Hyundai Motor’s profits decline for fourth consecutive year

Posted on : 2017-01-28 12:35 KST Modified on : 2019-10-19 20:29 KST
The poor performance is being attributed to sluggish domestic demand and a slowdown in emerging economies
Hyundai Motor operating profits
Hyundai Motor operating profits

Hyundai Motor seems stuck in a swamp of sluggish performance, with its profitability in particular continuing to get worse. Company sales reached an all-time high last year, but its operating profits have been on the decline for four years in a row.

During a conference call on Jan. 25, Hyundai disclosed its performance for the fourth quarter of 2016. Its consolidated revenue (24.54 trillion won, US$21.20 billion) and operating profits (1.02 trillion won, US$881 million) were down 0.9% and 32.6%, respectively, from the same period in the previous year.

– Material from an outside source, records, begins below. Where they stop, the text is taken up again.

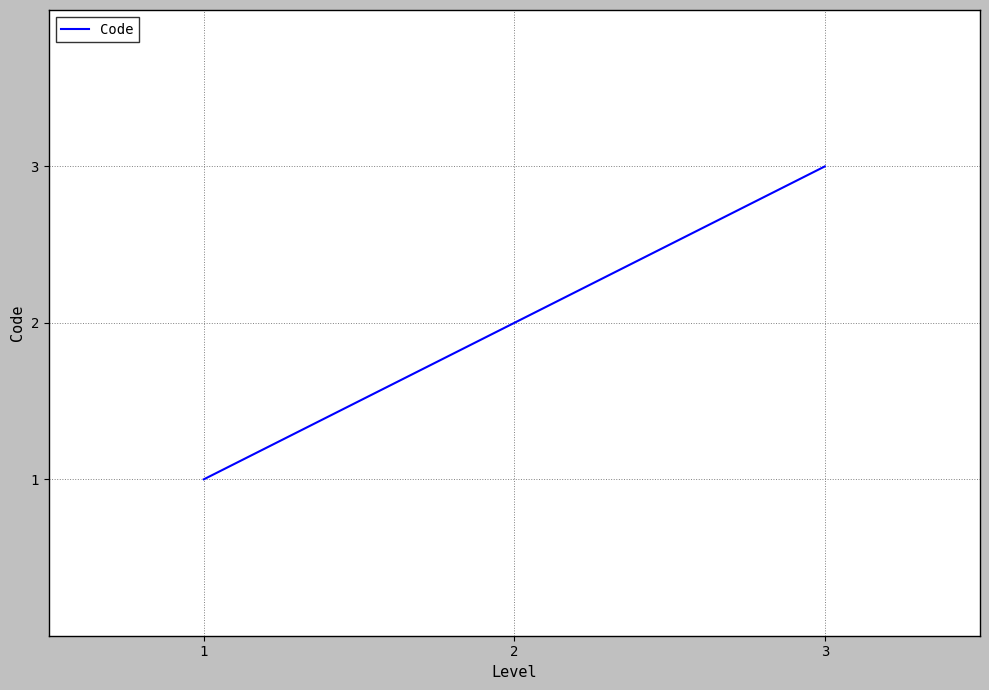

Approximately how many times larger is the value at 3 compared to 2?

1.5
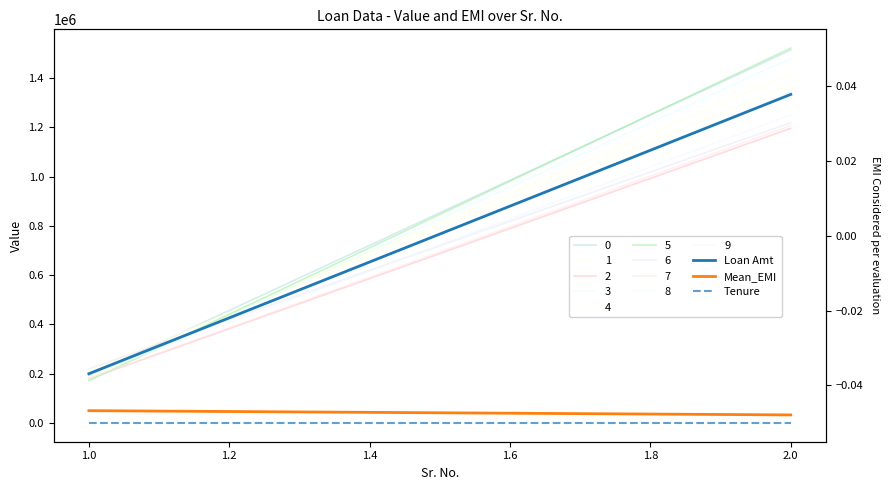

Reading right to left, list all the values displayed in this chart.

Loan Amt: 1334000	200001
Mean_EMI: 32785	50017
Tenure: 48	48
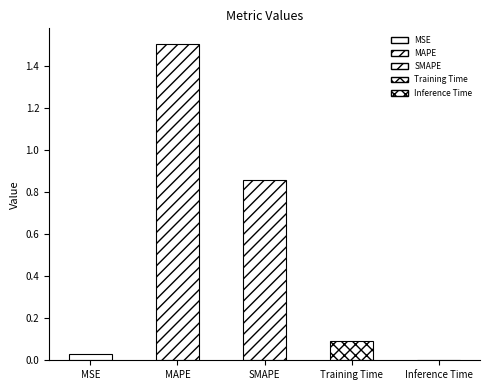

Between MSE and Training Time, which is larger?

Training Time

For its yearly performance, the company posted 93.65 trillion won in revenue and 5.19 trillion won (US$4.45 billion) in operating profit. The operating profit figure is 18.3% lower than the previous year, and this is the company’s worst showing since International Financial Reporting Standards (IFRS) became mandatory in 2010, when it had 5.92 trillion won in operating profits.

Hyundai’s yearly operating profit has been sliding for four years in a row, since it posted 8.44 trillion won in 2012. The company’s rate of operating profits was not much better: 5.5%, down 1.4 percentage points from 2015. Vehicle sales (4,857,933) were also down, 2.1% year on year. This is the first time that vehicle sales have fallen since the Asian financial crisis, 18 years ago.

But revenue was up 1.8% from the previous year, reaching the highest point in the company’s history. “Total revenue increased backed by higher revenue in the finance sector and by SUVs and luxury cars accounting for a greater share of sales,” Hyundai explained.

The poor performance is being attributed to sluggish domestic demand and a slowdown in emerging economies. The fact that fewer new cars were released had an impact as well. Sales were especially weak in South Korea, with domestic sales last year decreasing by 7.8%.

The problem is that the company is less profitable than it appears. Its rate of operating profits has been halved from the 10% range in 2011 to the 5% range last year. “As low-growth continues in the automobile market, competition between companies over sales promotions has intensified. Long-term production missteps have raised the cost of production, and sales have fallen because of the economic downturn in emerging markets,” said Hyundai Motor CFO Choi Byeong-cheol.

Hyundai predicted that uncertainty in the automobile industry would continue this year, influenced by spreading protectionism as the global low-growth trend continues. But Hyundai expects that its performance will be boosted by new models such as the Grandeur, released late last year, and by a small SUV to be released this year. Hyundai Motor’s sales target for the global market this year is 5.08 million vehicles, 4.6% higher than last year.

On Jan. 25, Hyundai decided to pay out dividends of 3,000 won (US$2.60) for each share of common stock. Combined with an interim dividend of 1,000 won per share paid in July 2016, this makes a dividend of 4,000 won per share. The dividends were worth 1.08 trillion won altogether. “In the mid- to long-term, we plan to align our dividend practices with the global industry average,” Choi said.